Clark’s spot became veteran scorer Nick Young aka “Swaggy P”. Barnes’ turned into Omri Casspi, a stretch four who once dueled with Steph for a quarter. McAdoo was replaced by rookie Jordan Bell, a versatile shot-blocker whom Draymond has already taken under his wing.
The Warriors now have a full season of Durant under their belt, which should terrify opposing teams. Superteams in the NBA tend to be at their best during their second seasons as a unit (’11-12 Heat, for example). There will be no awkward Steph-KD dynamic as they try to figure out how to play together. The Death Star Warriors will be fully operational.
2017-18 Warriors Predictions
In the regular season, expect the Dubs to claim the top seed in the loaded Western Conference yet again. Barring injuries, the squad will sniff 70 wins even with the regular resting of their stars. Coach Kerr has more weapons than ever at his disposal, and he will keep everyone fresh. Expect the Warriors to have a regular season record around 69-13 before entering the playoffs.
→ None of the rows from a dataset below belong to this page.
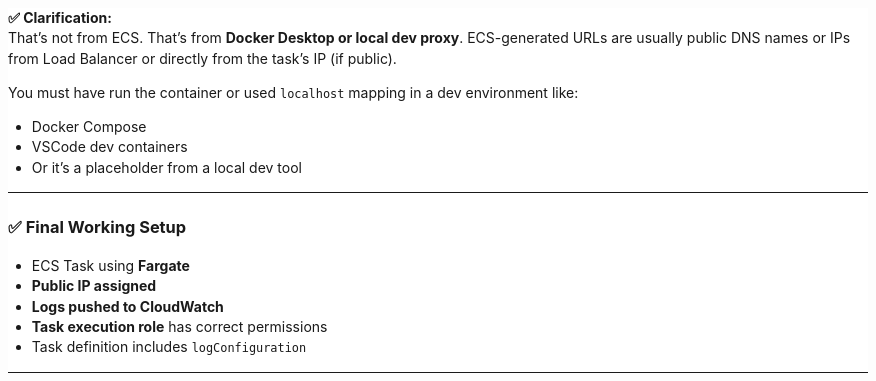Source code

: **✅ Clarification:**  
That’s not from ECS. That’s from **Docker Desktop or local dev proxy**. ECS-generated URLs are usually public DNS names or IPs from Load Balancer or directly from the task’s IP (if public).

You must have run the container or used `localhost` mapping in a dev environment like:
- Docker Compose
- VSCode dev containers
- Or it’s a placeholder from a local dev tool

---
### ✅ Final Working Setup

- ECS Task using **Fargate**
- **Public IP assigned**
- **Logs pushed to CloudWatch**
- **Task execution role** has correct permissions
- Task definition includes `logConfiguration`

---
The daunting Western Conference is loaded with more stars than ever after an all-star exodus from the east this summer. Jimmy Butler, Paul George, and Paul Millsap all went west, and Carmelo Anthony might be on the way. Golden State will look to capitalize on this league-wide uncertainty of teams integrating stars.Even with teams adding firepower, the Warriors are still the team to beat.
The NBA Playoffs are dependent on player health. If the Dubs are healthy, they shouldn’t have much trouble winning the West. The LeBron-led Cavs are presumed to be the eastern favorites, but their future is cloudy with Isaiah Thomas‘ hip issues.
The team is primed for another championship, and it would be fairly surprising if a healthy Dubs team did not claim the Larry O’Brien trophy once again. A run of three titles in four years is almost unthinkable for a franchise mired in mediocrity for decades prior to 2012. The Warriors know NBA success is fleeting; look for them to stay golden as long as possible.